Wagub : Sebagian Pejabat Pemprov Tak Lagi Gaptek

Manado – Keterbukaan informasi publik di lingkungan pemerintah berjalan beriring dengan kemajuan teknologi informasi. Karena itu, aparatur pemerintah terlebih pejabat haruslah melek teknologi. Namun fakta di lapangan, banyak pejabat yang masih gagap teknologi (gaptek).

“Tidak semua, sebagian pejabat sudah tidak gaptek lagi. Bahkan sebagian kami sudah ada di grup media sosial,” bantah Wakil Gubernur Sulut, Dr Djouhari Kansil usai membuka Rakor Kehumasan yang digelar Biro Pemerintahan dan Humas di Aula Huyula Kantor Gubernur, Jumat (05/12).

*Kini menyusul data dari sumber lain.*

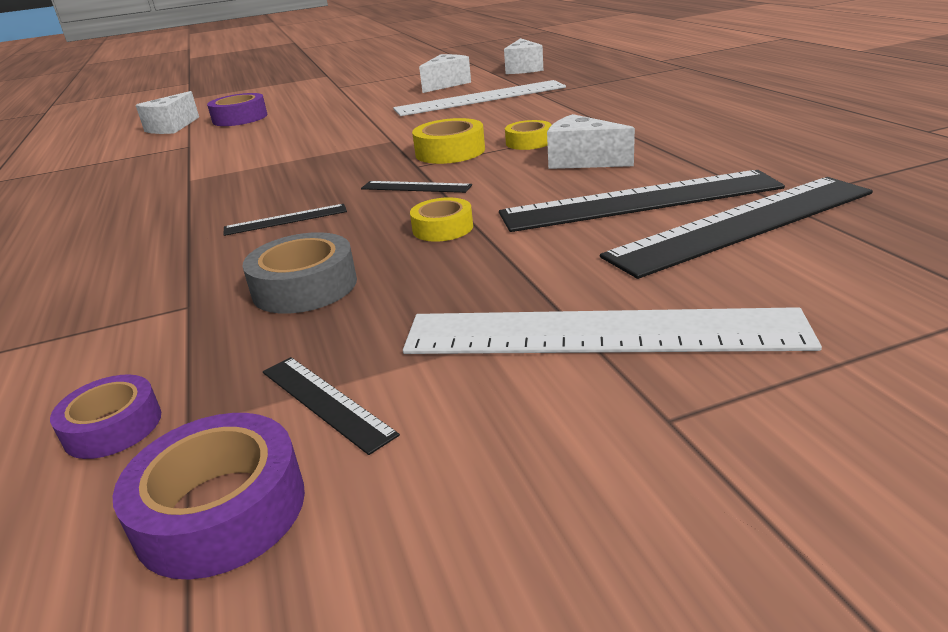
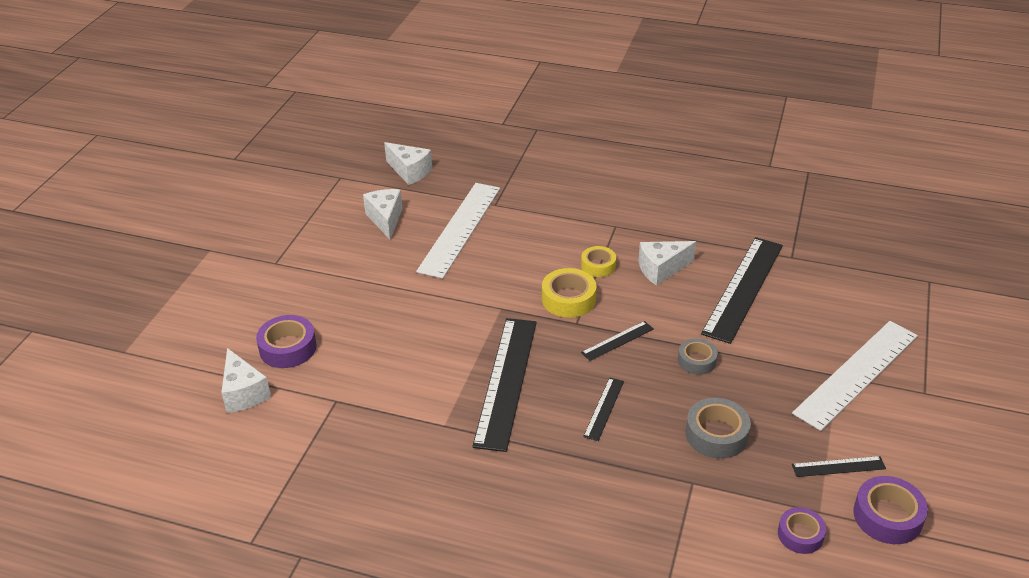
camera: 55 degrees left, 10 degrees up
yellow tape [410,197,473,242] -> grey tape [678,338,718,375]
black ruler [600,177,873,279] -> black ruler moved to [472,318,537,452]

Menurut Wagub, ia telah mengingat-ingatkan pejabat untuk melek teknologi. Pasalnya, saat ini sudah eranya teknologi informasi. Karenanya muncul paradigma, barang siapa menguasai informasi, dialah yang akan menguasai dunia. Kemajuan dalam bidang teknologi informasi sangatlah pesat sehingga dikenalah istilah dunia tanpa batas (borderless world).

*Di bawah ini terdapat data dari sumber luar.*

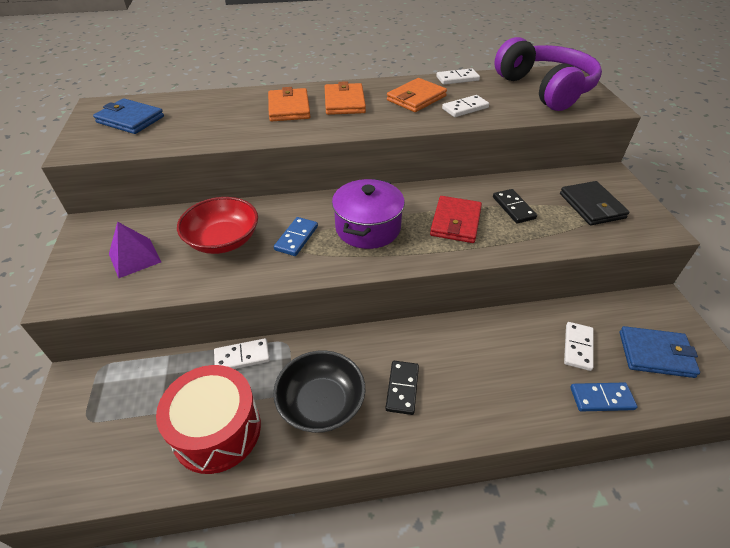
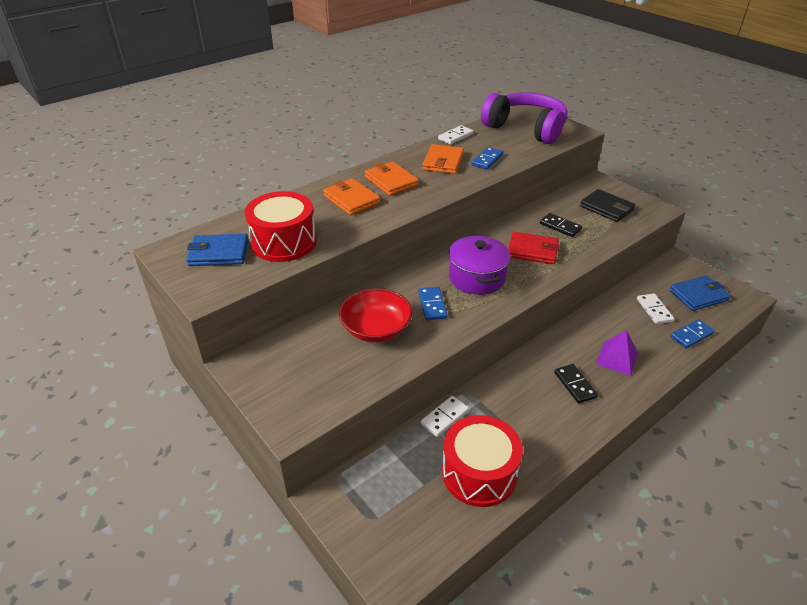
camera: 30 degrees left, 5 degrees down
purple pyramid [109,222,161,278] -> purple pyramid moved to [596,330,638,376]
black bowl [273,350,365,433] -> none
red wallet [430,196,482,243] -> red wallet turned 60 degrees counterclockwise [508,232,560,264]
white domino [442,95,489,117] -> blue domino [471,147,503,169]
none -> red drum [244,191,317,262]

“Sudah sejak lama saya mendorong pejabat di lingkungan Pemprov Sulut untuk bisa mengakses email dan website. Sebab banyak informasi dan pengetahuan bisa diperoleh melalui layanan internet. Siapa yang tidak mau belajar, pasti akan tertinggal,” ungkapnya.

Lanjutnya, gambaran suatu daerah maju dan modern dapat dilihat aparatur pemerintahannya, salah satunya menguasai ilmu pengetahuan dan teknologi yang canggih dalam upaya membangun daerah Nyiur Melambai.

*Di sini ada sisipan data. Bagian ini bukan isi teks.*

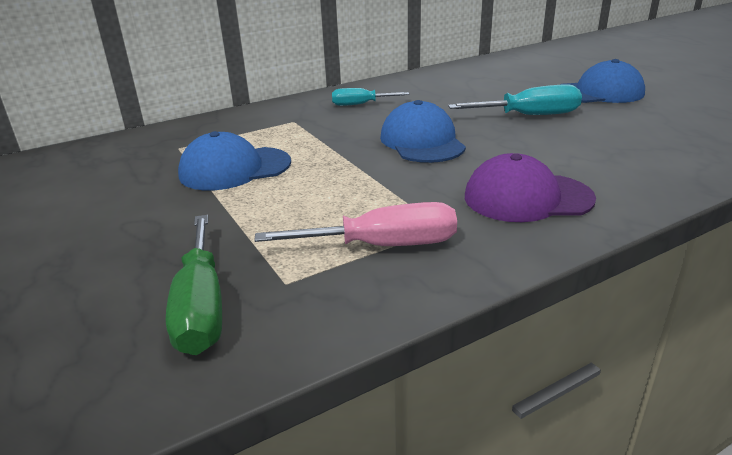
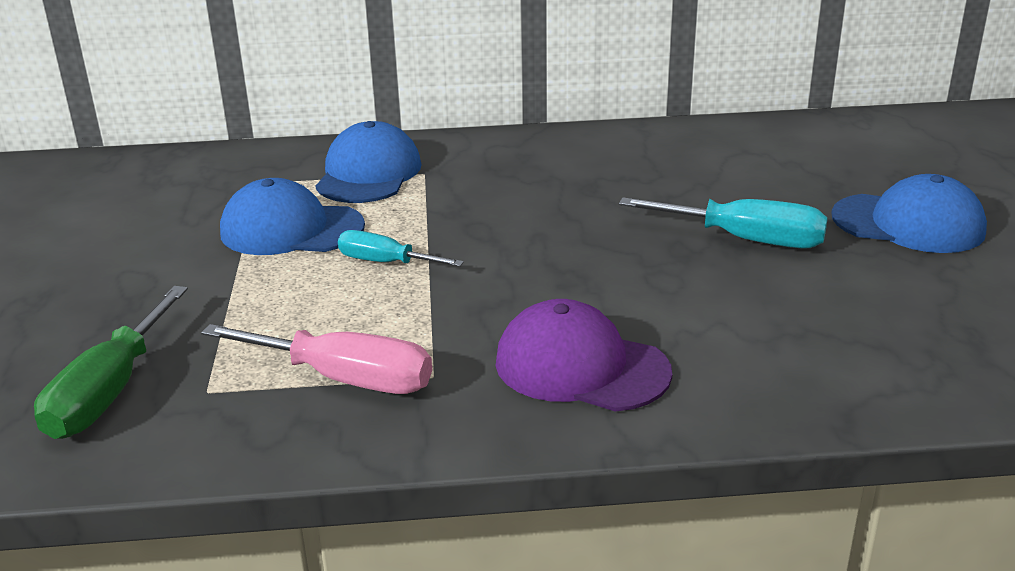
camera: 25 degrees right, 0 degrees up
turquoise screwdriver [332,88,409,106] -> turquoise screwdriver moved to [338,230,464,267]
blue cap [380,100,466,163] -> blue cap moved to [315,121,422,203]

“Dalam mendukung pelaksanakan tugas seiring perkembangan teknologi dan upaya kemajuan sumber daya manusia, aparatur pemerintah diharapkan mampu menguasai teknologi informasi dalam melaksanakan pekerjaan sebagai pelayan masyarakat,” imbuhnya.

Dalam acara yang sama, Koordinator Tim Media Sekretariat Dewan Nasional KEK Kemenko Perekonomian, Raja Hendrik Napitupulu ME mengatakan, saat ini, perkembangan media massa sudah semakin maju. Media cetak perlahan-lahan mulai beralih ke online. Bahkan media televisi kini juga telah mengarah ke online. “Agar tidak tertinggal, mau tidak mau pejabat dan seluruh aparatur pemerintah haruslah bisa melirik media online sebagai saluran menyampaikan informasi kepada masyarakat luas (publik),” wanti-wantinya.